Start at the first line below and write out everything verbatim except the pictures.

◆ **Material supplied**:

• • • • • • •

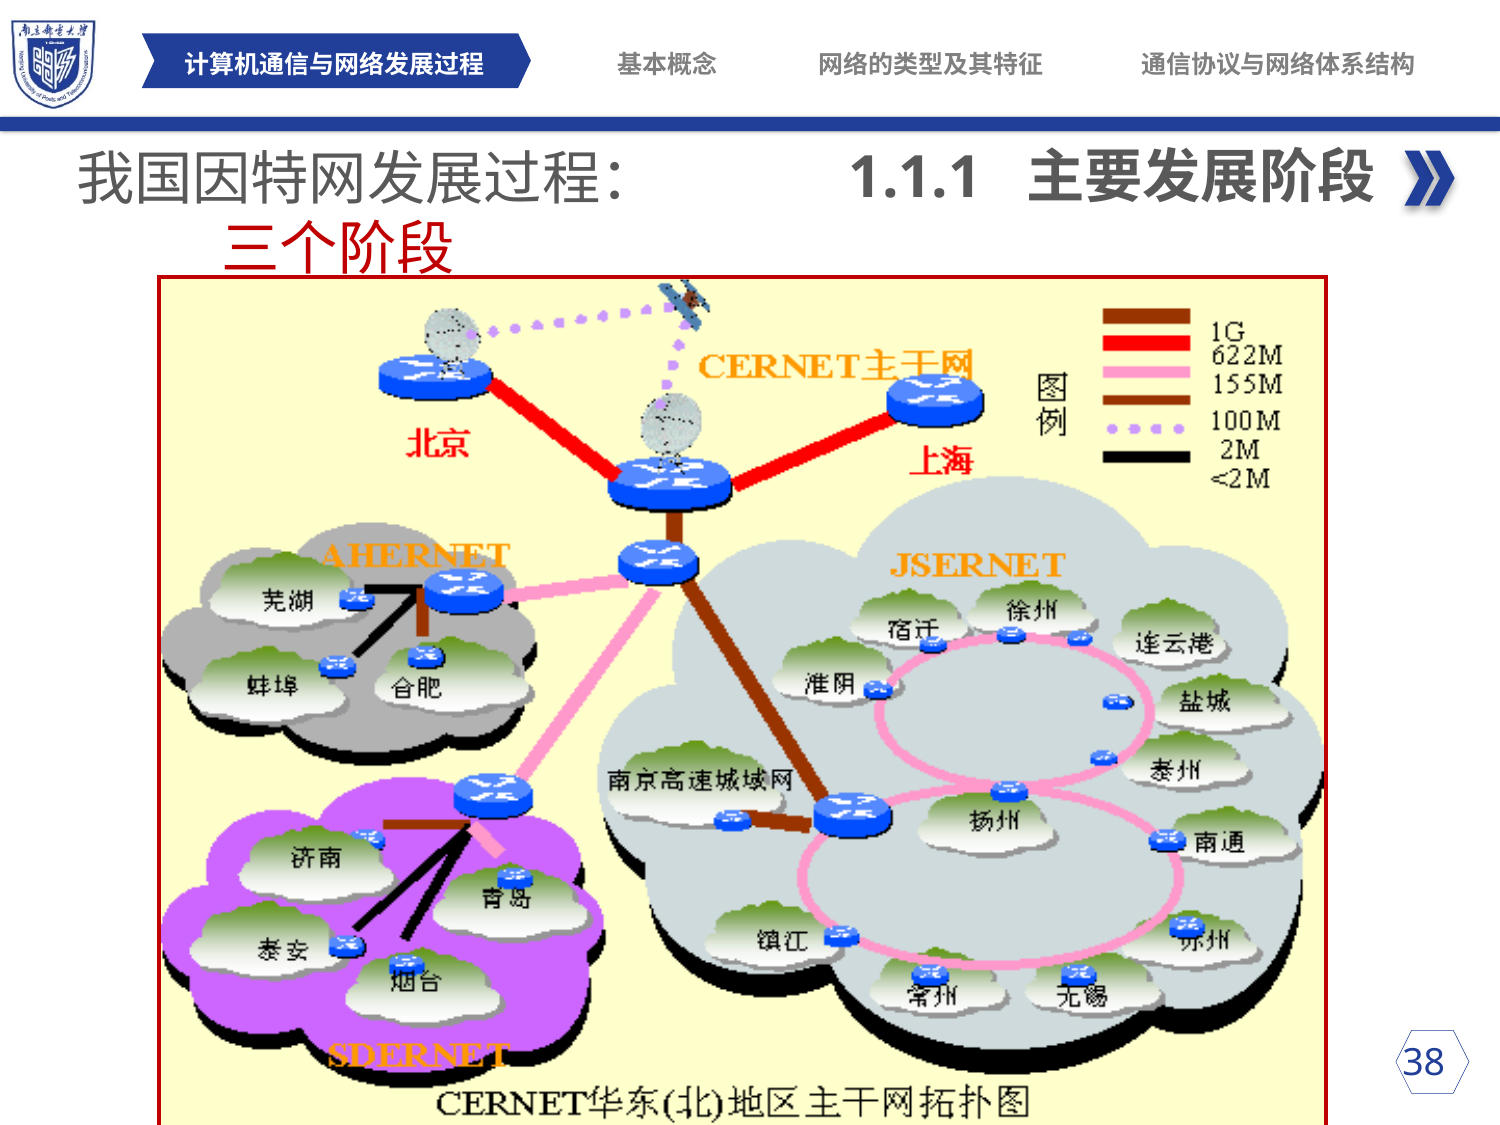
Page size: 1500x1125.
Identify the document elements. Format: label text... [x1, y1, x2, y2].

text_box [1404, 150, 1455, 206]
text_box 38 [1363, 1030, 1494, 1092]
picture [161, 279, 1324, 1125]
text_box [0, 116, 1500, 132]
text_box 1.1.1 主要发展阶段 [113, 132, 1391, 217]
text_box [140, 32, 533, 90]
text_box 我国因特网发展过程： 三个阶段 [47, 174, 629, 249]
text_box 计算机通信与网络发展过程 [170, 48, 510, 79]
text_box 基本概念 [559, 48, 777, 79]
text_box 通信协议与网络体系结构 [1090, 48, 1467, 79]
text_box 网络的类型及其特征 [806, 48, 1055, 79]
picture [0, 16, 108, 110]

• • • • • • •

◆ **Answer to this exercise**:
Page size: 1500x1125.
Identify the document elements. Format: label text... [x1, y1, x2, y2].

text_box [1404, 150, 1455, 206]
text_box 38 [1363, 1030, 1494, 1092]
picture [161, 279, 1324, 1125]
text_box [0, 116, 1500, 132]
text_box 1.1.1 主要发展阶段 [113, 132, 1391, 217]
text_box [140, 32, 533, 90]
text_box 我国因特网发展过程： 三个阶段 [47, 174, 629, 249]
text_box 计算机通信与网络发展过程 [170, 48, 510, 79]
text_box 基本概念 [559, 48, 777, 79]
text_box 通信协议与网络体系结构 [1090, 48, 1467, 79]
text_box 网络的类型及其特征 [806, 48, 1055, 79]
picture [0, 16, 108, 110]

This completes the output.